<<<<

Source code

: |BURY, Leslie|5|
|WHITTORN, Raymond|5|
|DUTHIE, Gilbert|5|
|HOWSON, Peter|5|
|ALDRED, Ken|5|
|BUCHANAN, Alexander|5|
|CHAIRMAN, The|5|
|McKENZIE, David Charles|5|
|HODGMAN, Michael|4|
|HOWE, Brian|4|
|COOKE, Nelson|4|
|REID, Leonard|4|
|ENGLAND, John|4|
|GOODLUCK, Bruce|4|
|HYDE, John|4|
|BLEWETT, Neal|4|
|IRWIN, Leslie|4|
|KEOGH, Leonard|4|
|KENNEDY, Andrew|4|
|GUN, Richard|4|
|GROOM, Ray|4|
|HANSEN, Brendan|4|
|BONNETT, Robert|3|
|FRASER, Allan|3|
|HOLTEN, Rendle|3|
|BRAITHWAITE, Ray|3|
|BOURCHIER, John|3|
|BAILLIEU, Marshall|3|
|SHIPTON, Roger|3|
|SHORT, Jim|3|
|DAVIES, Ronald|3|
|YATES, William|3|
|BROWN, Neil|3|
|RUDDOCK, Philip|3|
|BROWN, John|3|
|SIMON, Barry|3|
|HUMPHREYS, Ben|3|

>>>>

PROBLEM REQUIREMENTS:
Copy each entry exactly, leaving every line as it is.

SOLVED PROBLEM:
Source code

: |BURY, Leslie|5|
|WHITTORN, Raymond|5|
|DUTHIE, Gilbert|5|
|HOWSON, Peter|5|
|ALDRED, Ken|5|
|BUCHANAN, Alexander|5|
|CHAIRMAN, The|5|
|McKENZIE, David Charles|5|
|HODGMAN, Michael|4|
|HOWE, Brian|4|
|COOKE, Nelson|4|
|REID, Leonard|4|
|ENGLAND, John|4|
|GOODLUCK, Bruce|4|
|HYDE, John|4|
|BLEWETT, Neal|4|
|IRWIN, Leslie|4|
|KEOGH, Leonard|4|
|KENNEDY, Andrew|4|
|GUN, Richard|4|
|GROOM, Ray|4|
|HANSEN, Brendan|4|
|BONNETT, Robert|3|
|FRASER, Allan|3|
|HOLTEN, Rendle|3|
|BRAITHWAITE, Ray|3|
|BOURCHIER, John|3|
|BAILLIEU, Marshall|3|
|SHIPTON, Roger|3|
|SHORT, Jim|3|
|DAVIES, Ronald|3|
|YATES, William|3|
|BROWN, Neil|3|
|RUDDOCK, Philip|3|
|BROWN, John|3|
|SIMON, Barry|3|
|HUMPHREYS, Ben|3|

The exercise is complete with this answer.